(Data entries)

════════════════

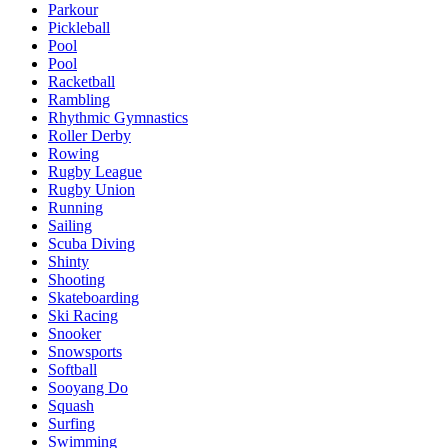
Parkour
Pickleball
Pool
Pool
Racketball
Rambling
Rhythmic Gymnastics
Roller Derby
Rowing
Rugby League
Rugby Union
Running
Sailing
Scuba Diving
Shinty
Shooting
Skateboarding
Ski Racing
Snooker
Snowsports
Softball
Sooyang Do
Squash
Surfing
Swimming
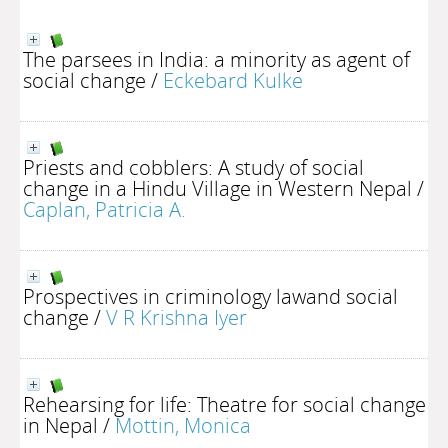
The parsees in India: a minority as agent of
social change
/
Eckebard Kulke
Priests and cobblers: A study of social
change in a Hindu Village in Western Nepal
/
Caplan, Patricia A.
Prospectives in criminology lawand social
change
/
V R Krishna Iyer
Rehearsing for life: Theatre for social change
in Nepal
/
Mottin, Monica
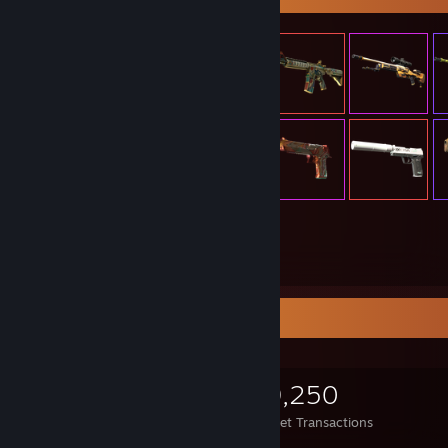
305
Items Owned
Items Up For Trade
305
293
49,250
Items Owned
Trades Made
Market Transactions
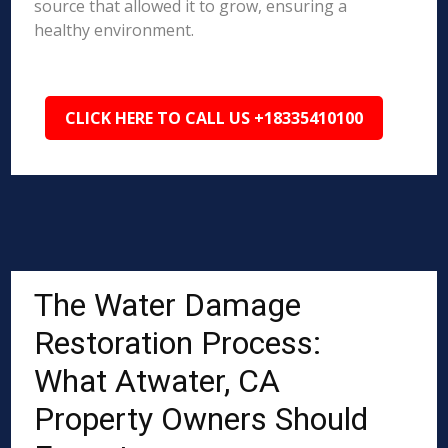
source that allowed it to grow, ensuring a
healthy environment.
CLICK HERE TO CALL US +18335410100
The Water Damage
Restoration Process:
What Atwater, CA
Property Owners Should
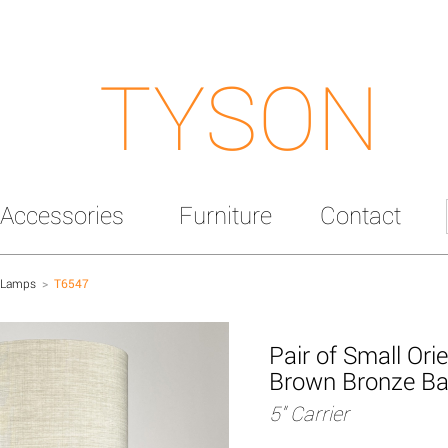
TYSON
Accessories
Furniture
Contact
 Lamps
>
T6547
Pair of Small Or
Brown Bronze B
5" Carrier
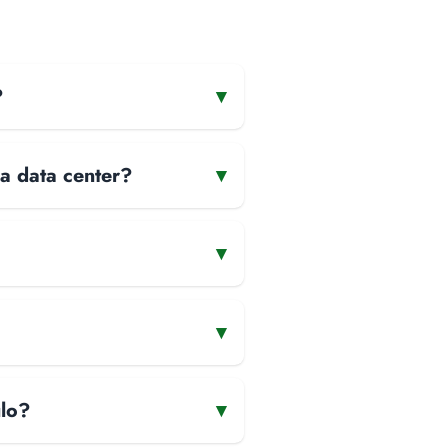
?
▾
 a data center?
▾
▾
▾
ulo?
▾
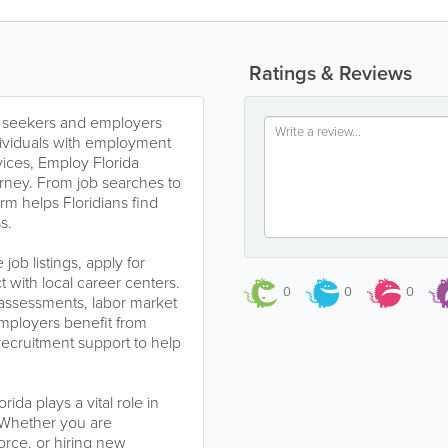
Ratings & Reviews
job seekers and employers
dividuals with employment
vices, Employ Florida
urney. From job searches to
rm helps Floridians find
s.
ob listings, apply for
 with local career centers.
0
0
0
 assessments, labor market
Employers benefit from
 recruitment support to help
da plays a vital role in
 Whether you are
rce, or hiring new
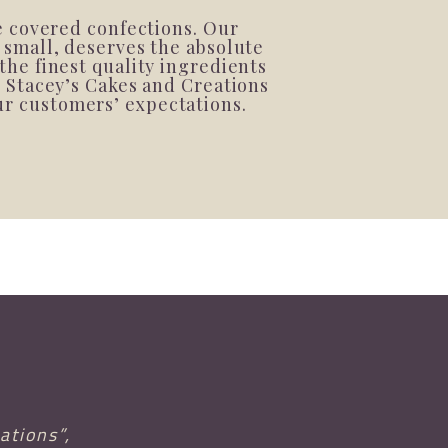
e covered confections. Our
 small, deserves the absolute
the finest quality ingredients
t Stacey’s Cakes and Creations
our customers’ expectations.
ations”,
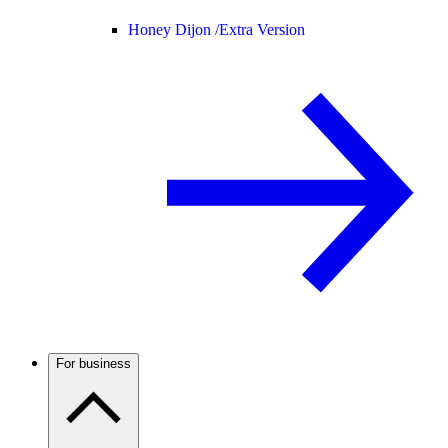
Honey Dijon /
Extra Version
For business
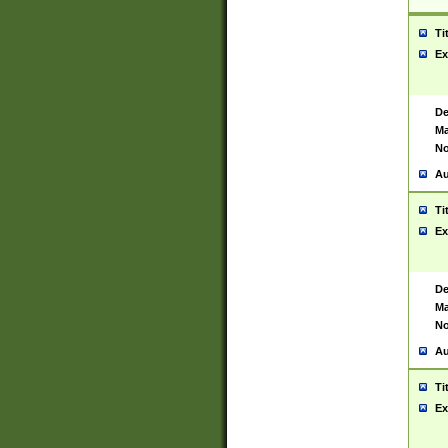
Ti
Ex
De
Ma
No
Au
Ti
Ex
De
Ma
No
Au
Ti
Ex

════════════════

Requirement ▸ Please print the lines from the one holding "healthy environment." through the end of the records above, unchanged and with the pictures left out.

Answer below ▸
healthy environment.
CLICK HERE TO CALL US +18335410100
The Water Damage
Restoration Process:
What Atwater, CA
Property Owners Should
TYSON
Accessories
Furniture
Contact
 Lamps
>
T6547
Pair of Small Or
Brown Bronze B
5" Carrier
?
▾
 a data center?
▾
▾
▾
ulo?
▾
Ratings & Reviews
job seekers and employers
dividuals with employment
vices, Employ Florida
urney. From job searches to
rm helps Floridians find
s.
ob listings, apply for
 with local career centers.
0
0
0
 assessments, labor market
Employers benefit from
 recruitment support to help
da plays a vital role in
 Whether you are
rce, or hiring new
e covered confections. Our
 small, deserves the absolute
the finest quality ingredients
t Stacey’s Cakes and Creations
our customers’ expectations.
ations”,
Honey Dijon /
Extra Version
For business
Ti
Ex
De
Ma
No
Au
Ti
Ex
De
Ma
No
Au
Ti
Ex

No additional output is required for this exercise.